Estados Unidos rechazó ampliar por 16 años el T-MEC en su forma actual, con lo que el acuerdo comercial con México y Canadá entrará a una etapa de revisiones anuales que mantendrá abierta la negociación sobre las reglas del comercio en Norteamérica.
La decisión fue confirmada este 1 de julio por la Oficina del Representante Comercial de Estados Unidos (USTR), tras una reunión virtual con representantes de los tres países para revisar el funcionamiento del tratado, vigente desde 2020. “Estados Unidos no aceptó renovar el T-MEC en su forma actual. En consecuencia, el T-MEC no se renueva”, informó la USTR en un comunicado.
La determinación no implica la salida inmediata de Estados Unidos ni la cancelación del acuerdo. El tratado continuará vigente mientras los tres gobiernos negocian sus diferencias o hasta una eventual terminación, de acuerdo con el propio mecanismo previsto en el pacto.
“Estados Unidos continuará dialogando con México y Canadá para abordar las deficiencias del Tratado y nuestros déficits comerciales con estos países. Sin embargo, el Tratado permanece vigente hasta que se resuelvan estos asuntos o hasta su terminación”, agregó la oficina encabezada por Jamieson Greer. Al no existir consenso para extenderlo por otros 16 años, el T-MEC deberá revisarse cada año durante el resto de su periodo original. En cualquier momento de ese ciclo, los tres países pueden acordar la prórroga. Si no lo hacen, el tratado concluiría el 1 de julio de 2036.

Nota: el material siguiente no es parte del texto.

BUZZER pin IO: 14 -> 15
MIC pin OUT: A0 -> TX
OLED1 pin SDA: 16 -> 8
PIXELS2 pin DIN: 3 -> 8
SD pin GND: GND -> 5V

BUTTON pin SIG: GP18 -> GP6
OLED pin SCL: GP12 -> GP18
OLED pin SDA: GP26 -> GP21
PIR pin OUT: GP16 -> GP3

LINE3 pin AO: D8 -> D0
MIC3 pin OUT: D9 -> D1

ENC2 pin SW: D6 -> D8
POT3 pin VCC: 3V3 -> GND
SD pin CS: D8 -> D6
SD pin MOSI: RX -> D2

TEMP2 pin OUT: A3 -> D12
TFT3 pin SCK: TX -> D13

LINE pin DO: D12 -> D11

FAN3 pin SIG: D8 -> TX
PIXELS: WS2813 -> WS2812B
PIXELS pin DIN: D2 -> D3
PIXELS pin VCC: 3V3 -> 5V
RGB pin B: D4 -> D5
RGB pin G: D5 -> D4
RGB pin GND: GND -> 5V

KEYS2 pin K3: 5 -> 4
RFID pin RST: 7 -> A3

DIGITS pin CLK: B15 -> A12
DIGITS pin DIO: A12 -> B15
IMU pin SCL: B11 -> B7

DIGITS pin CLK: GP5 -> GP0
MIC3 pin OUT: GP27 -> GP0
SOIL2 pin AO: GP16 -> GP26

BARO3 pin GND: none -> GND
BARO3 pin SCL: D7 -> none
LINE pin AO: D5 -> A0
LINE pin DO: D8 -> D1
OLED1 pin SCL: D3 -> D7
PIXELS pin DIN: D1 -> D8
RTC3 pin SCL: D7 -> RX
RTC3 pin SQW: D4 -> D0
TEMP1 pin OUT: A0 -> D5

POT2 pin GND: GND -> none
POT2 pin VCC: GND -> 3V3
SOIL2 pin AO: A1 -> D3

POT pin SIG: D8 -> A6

Como parte del proceso, Estados Unidos y México tienen prevista una tercera ronda de negociaciones bilaterales durante la semana del 20 de julio, informó la USTR. La revisión ocurre en medio de reclamos del Gobierno de Donald Trump sobre los déficits comerciales con México y Canadá, así como sobre el contenido regional de productos fabricados en Norteamérica.
Trump promovió el T-MEC en 2020, durante su primer mandato, como sustituto del Tratado de Libre Comercio de América del Norte. En su segundo Gobierno, sin embargo, su administración ha cuestionado que el acuerdo mantenga libre de aranceles a sectores del comercio regional. La falta de una prórroga de largo plazo abre un periodo de negociación con impacto para empresas que producen en los tres países y que dependen de reglas comunes para planear inversiones, importaciones, exportaciones y cadenas de abasto. El comercio intrarregional de Norteamérica superó los 1.6 billones de dólares en 2024, de acuerdo con estimaciones de análisis económico, lo que refleja el peso del T-MEC en la integración productiva.